Even when she’s constantly ranting at you or is giving you the opposite silent treatment with short answers like “yes” or “no” try to have patience and to listen to her nonetheless. If you’re there for her, you’ll let her know more than you care about her and love her.
Admit your wrongs
Sometimes you will have to admit to your own faults because that’s only fair.
Teenager girls are very sensible in their adolescent chapter of life, and we, as adults, tend to neglect the grievances that they have against us. If your daughter has an issue and you are indeed the culprit that’s causing it, play fair and apologize to her.
Fool around yourself
When things don’t play out the way that you want them to with your daughter, lower yourself to the same childish level as hers.
Try to laugh out your own frustrations to her, exteriorize your own emotional baggage out in front of her as she does, more or less, and make her experience with you what you experience with her.
What does she need?
Teenage years are the most confusing years of a human being’s life, and I think we can all agree on that as fully grown adults who have now already gone through it.

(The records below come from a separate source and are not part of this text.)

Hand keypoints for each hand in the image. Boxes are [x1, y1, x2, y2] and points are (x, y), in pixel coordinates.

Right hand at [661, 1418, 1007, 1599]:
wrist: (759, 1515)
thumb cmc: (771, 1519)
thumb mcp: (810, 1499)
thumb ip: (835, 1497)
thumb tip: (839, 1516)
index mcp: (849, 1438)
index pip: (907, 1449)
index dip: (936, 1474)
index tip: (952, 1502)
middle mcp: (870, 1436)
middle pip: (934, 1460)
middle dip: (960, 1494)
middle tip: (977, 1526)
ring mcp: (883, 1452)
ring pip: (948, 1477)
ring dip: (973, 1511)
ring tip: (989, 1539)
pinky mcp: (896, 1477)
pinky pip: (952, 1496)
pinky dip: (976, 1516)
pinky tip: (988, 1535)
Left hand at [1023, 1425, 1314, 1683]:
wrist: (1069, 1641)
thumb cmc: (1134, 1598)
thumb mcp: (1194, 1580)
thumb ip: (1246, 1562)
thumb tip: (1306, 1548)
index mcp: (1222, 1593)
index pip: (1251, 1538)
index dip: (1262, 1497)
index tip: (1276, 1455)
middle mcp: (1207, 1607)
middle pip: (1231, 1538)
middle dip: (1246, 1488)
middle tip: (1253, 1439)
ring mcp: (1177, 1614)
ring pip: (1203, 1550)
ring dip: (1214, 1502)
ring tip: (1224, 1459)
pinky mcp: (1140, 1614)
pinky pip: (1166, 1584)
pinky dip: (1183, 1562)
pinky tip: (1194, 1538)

She will realize that she will always have a pillar of support in you
Even when the daughter lashes out the word “Go away, I hate you!” try to understand why is your teenage daughter feeling like that.

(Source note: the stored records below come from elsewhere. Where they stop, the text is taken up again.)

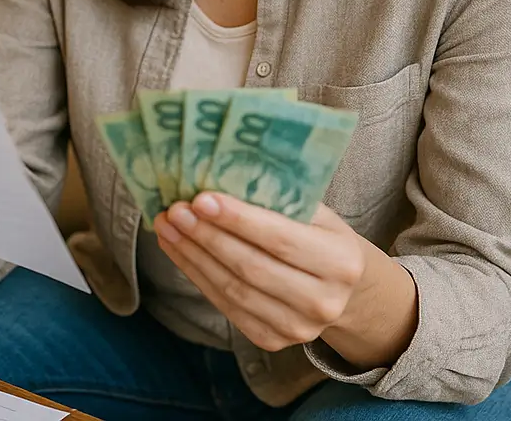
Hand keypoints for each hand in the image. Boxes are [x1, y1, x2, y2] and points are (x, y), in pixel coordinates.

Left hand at [154, 192, 366, 352]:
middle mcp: (323, 301)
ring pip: (233, 289)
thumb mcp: (317, 212)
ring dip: (193, 256)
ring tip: (168, 226)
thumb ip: (281, 196)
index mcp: (340, 261)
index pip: (279, 238)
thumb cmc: (321, 236)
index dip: (238, 219)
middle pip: (251, 267)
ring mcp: (298, 328)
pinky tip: (179, 250)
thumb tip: (223, 171)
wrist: (343, 290)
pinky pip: (226, 306)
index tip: (201, 198)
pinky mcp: (272, 340)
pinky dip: (197, 276)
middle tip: (175, 210)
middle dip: (207, 236)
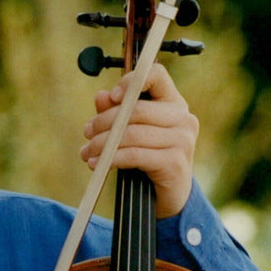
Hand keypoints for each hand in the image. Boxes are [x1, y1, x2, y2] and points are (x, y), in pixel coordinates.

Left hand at [80, 63, 197, 217]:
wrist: (170, 195)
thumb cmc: (150, 159)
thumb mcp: (132, 132)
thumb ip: (117, 112)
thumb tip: (101, 96)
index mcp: (173, 103)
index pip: (157, 75)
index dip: (131, 81)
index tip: (113, 96)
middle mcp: (182, 118)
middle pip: (136, 109)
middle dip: (105, 121)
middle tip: (87, 132)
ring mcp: (182, 140)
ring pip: (132, 134)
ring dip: (103, 143)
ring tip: (88, 152)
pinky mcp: (175, 162)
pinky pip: (134, 155)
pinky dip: (111, 159)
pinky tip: (97, 165)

There’s no way for you to exactly know what’s actually happening in her head, but if you always stare supportive of her, she will eventually open up to you more because she will realize that she will always have a pillar of support in you – her parent.
Instead of punishing her and sending her up to her room after you lecture her for her inappropriate behavior in front of you (don’t worry, she’s deaf to all of those words), try instead to sit down with her and to explain that the two of you must find a common ground, as parent and child.